Col. Lynette Arnhart, deputy director of the Army’s Training and Doctrine Command Analysis Center at Fort Leavenworth, wrote it.

After all, the best way to keep the whole gender subservient to stereotypes is to get other women to buy into the crazy. (Works this way for men, too, lest we forget that outsized he-man masculinity stereotypes can be equally harmful.)

Here is what really galls: Arnhart is in charge of a study to figure out how to integrate more women into Army combat jobs.

She’s the go-to person for the Army on this task. And it’s an important one, because one way people move up to higher rank and pay is through some of the combat roles that have been previously closed to women.
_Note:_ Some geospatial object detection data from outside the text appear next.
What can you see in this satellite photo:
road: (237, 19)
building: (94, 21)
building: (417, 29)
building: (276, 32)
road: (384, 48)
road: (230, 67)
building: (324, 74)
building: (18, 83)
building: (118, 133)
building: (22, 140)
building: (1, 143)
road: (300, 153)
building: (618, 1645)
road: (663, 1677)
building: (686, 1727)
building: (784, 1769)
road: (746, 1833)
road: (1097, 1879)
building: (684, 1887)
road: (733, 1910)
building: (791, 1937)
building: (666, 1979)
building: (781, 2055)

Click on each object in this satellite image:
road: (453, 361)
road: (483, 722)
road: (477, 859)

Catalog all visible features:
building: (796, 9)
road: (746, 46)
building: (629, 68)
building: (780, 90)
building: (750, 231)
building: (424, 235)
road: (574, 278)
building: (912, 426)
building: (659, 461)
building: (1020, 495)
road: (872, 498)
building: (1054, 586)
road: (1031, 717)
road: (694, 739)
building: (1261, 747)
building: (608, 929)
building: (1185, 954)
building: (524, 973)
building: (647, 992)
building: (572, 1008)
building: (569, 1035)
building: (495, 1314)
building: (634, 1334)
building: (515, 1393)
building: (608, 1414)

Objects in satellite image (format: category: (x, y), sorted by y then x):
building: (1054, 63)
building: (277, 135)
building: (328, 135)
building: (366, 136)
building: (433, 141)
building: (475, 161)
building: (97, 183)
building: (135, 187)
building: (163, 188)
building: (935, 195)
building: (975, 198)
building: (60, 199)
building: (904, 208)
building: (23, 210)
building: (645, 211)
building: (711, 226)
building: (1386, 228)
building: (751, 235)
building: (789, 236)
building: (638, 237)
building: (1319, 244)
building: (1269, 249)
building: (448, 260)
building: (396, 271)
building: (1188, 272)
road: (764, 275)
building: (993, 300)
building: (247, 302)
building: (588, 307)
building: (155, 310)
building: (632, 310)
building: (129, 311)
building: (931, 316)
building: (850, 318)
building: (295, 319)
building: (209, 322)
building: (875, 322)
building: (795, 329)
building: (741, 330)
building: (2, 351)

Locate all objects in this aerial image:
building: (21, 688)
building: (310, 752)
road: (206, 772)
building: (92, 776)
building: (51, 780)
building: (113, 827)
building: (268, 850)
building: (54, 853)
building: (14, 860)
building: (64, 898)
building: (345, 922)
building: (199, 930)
Let there be no mistake on why this initiative will be difficult. If higher-ups didn’t have the sense to appoint someone a bit more open-minded to the job, they’ve set the campaign up for failure.

Arnhart was moved to pen her opinion in response to a photo of a female soldier that appeared in the November issue of Army Magazine. She thought Cpl. Kristine Tejada was too pretty to be an effective ad. As if it’s inconceivable that a soldier could be attractive by societal standards and also highly qualified and brave.

But even worse, the thinking is counterintuitive to the goal.

If the Army wants to attract more women, open up the imagery, go outside of easy stereotypes. Don’t argue to hold to one type.

That’s about as backward as thinking that only one gender need apply.